Now, there would be no trouble in taking care of that amount of additional financing.
When you regard the fact that the internal-revenue tax is a large portion of the cost of a gallon of whisky, and that the cost of a gallon of whisky before the tax is paid, is measured in cents and not in dollars, you can see the wisdom, if the distillers do not have legislation that enables them to know that all of their customers are provided for equally, in picking up the advantageous amount that would be involved in the saving of the 25-cent tax on 3 or 4 months' supply of whisky, where it only means financing the additional 25 cents per gallon over the tax which they now regularly finance.
I think that is all I have to say, Mr.

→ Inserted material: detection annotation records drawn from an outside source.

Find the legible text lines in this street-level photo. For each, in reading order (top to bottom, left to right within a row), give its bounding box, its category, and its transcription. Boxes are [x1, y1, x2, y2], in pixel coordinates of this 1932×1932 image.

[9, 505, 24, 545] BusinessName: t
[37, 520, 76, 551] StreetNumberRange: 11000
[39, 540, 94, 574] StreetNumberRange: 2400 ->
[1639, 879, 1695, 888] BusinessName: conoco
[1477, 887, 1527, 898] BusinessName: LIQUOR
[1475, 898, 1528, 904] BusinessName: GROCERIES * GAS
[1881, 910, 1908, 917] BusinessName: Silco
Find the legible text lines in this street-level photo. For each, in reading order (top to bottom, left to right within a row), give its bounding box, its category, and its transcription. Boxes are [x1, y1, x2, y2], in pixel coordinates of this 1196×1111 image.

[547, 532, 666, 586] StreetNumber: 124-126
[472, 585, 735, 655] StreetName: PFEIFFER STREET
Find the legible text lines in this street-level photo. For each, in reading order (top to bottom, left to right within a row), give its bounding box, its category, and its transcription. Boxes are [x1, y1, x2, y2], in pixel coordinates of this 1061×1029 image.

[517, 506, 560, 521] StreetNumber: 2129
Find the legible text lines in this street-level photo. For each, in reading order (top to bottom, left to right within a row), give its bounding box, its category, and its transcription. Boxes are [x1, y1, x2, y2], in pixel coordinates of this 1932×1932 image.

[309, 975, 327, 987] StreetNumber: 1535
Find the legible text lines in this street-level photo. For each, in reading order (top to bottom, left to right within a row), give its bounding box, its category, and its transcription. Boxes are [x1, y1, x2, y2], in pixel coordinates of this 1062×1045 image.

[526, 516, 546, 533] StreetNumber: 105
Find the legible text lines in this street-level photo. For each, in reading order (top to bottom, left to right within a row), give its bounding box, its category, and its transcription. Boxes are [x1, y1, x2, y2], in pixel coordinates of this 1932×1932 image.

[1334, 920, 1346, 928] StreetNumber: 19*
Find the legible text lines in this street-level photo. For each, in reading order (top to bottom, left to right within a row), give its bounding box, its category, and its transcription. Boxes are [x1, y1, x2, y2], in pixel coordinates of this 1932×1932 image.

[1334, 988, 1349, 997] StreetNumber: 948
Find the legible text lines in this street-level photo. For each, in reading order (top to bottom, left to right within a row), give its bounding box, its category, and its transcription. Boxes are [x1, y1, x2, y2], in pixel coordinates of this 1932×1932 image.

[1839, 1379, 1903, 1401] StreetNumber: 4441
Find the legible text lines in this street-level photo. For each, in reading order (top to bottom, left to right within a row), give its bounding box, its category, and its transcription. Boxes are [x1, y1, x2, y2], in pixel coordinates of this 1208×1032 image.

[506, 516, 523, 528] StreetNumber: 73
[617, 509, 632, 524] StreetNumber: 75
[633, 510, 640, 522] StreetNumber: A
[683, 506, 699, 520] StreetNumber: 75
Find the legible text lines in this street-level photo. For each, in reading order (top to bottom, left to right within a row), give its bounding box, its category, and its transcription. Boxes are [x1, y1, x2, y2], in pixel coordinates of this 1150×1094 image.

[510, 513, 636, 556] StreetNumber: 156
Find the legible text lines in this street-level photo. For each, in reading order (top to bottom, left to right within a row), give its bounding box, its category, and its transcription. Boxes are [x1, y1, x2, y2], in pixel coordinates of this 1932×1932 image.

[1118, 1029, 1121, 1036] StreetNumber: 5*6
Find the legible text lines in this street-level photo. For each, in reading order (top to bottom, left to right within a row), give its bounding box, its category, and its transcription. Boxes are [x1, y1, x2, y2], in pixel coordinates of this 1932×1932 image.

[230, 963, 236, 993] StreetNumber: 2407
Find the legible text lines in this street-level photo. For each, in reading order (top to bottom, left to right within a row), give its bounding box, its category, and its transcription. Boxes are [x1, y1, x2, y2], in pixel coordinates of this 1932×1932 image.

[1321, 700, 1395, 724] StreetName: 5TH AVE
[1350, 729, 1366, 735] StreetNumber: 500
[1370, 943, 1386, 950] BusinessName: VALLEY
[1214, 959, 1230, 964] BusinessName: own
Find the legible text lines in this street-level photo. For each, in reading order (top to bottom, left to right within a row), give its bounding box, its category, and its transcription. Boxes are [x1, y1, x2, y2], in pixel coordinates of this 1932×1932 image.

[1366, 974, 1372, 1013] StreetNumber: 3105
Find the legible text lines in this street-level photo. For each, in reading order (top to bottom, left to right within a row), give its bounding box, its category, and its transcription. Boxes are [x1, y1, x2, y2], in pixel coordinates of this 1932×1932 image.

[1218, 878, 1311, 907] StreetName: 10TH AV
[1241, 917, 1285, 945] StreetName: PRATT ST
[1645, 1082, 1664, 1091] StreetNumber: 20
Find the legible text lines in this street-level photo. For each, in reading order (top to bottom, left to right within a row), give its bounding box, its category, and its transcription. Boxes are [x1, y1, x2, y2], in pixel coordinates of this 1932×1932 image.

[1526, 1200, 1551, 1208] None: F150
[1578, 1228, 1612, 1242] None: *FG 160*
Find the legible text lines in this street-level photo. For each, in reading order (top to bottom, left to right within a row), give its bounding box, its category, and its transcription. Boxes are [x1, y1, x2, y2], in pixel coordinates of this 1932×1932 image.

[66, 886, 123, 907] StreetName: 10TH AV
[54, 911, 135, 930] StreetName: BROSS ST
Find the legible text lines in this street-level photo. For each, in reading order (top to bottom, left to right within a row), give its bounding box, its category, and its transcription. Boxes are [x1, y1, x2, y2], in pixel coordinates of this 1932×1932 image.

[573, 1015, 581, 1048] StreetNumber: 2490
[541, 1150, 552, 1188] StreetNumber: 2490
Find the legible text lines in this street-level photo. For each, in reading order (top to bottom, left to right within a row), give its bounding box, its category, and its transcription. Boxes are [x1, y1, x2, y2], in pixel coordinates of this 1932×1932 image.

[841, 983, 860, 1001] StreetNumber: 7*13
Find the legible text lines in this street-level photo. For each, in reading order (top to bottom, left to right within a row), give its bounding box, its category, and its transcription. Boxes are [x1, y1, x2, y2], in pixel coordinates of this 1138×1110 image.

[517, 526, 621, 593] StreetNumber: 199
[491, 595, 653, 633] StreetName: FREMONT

Chairman, in behalf of the distillers. I am quite satisfied that if the floor-stock tax is imposed, the withdrawals will be substantially normal. I am equally satisfied from all the information which can be gotten that if it is not imposed, they will be abnormal.
Mr. Cullen. You do not feel that the withdrawals, in the event of the passage of this resolution, would be abnormal by the distillers or by their customers?
Mr. COVINGTON. If this resolution passed?
Mr. COVINGTON. Oh, no; I have no means of knowing, but I assume that what Mr. Berkshire was referring to as “abnormal withdrawals” must be withdrawals by some of our smaller concerns in certain localities. I have asked all of the large distillers that we are speaking for and they tell me that up to this time, hoping for, and believing in the wisdom of Congress with respect to this legislation, that their business has been moving along in an absolutely normal channel, and that their withdrawals have been just those day-to-day withdrawals that they are accustomed to make for the purpose of taking care of their regular requirements.
Mr. CULLEN. I think the impression is abroad that the distillers or their customers are stocking up in various places.
Mr. CovINGTON. They will, if this is not enacted. There is no question about that.
Mr. TREADWAY. On that point, Mr. Covington, do you agree with the estimates made by Mr. Berkshire that if this is not passed there will be withdrawals of 6 months' supply?
Mr. COVINGTON. Mr. Treadway, I have no accurate means of knowing that. After all, I am merely a lawyer.
Mr. TREADWAY. Yes; but you consult with your clients.
Mr. COVINGTON. I do; and I am told by the people for whom I speak, and particularly the company which we regularly represent in the United States, that the withdrawals will certainly be for several months ahead, whether for 6 months or not. It will, I presume, depend upon the financing capacity of the concerns.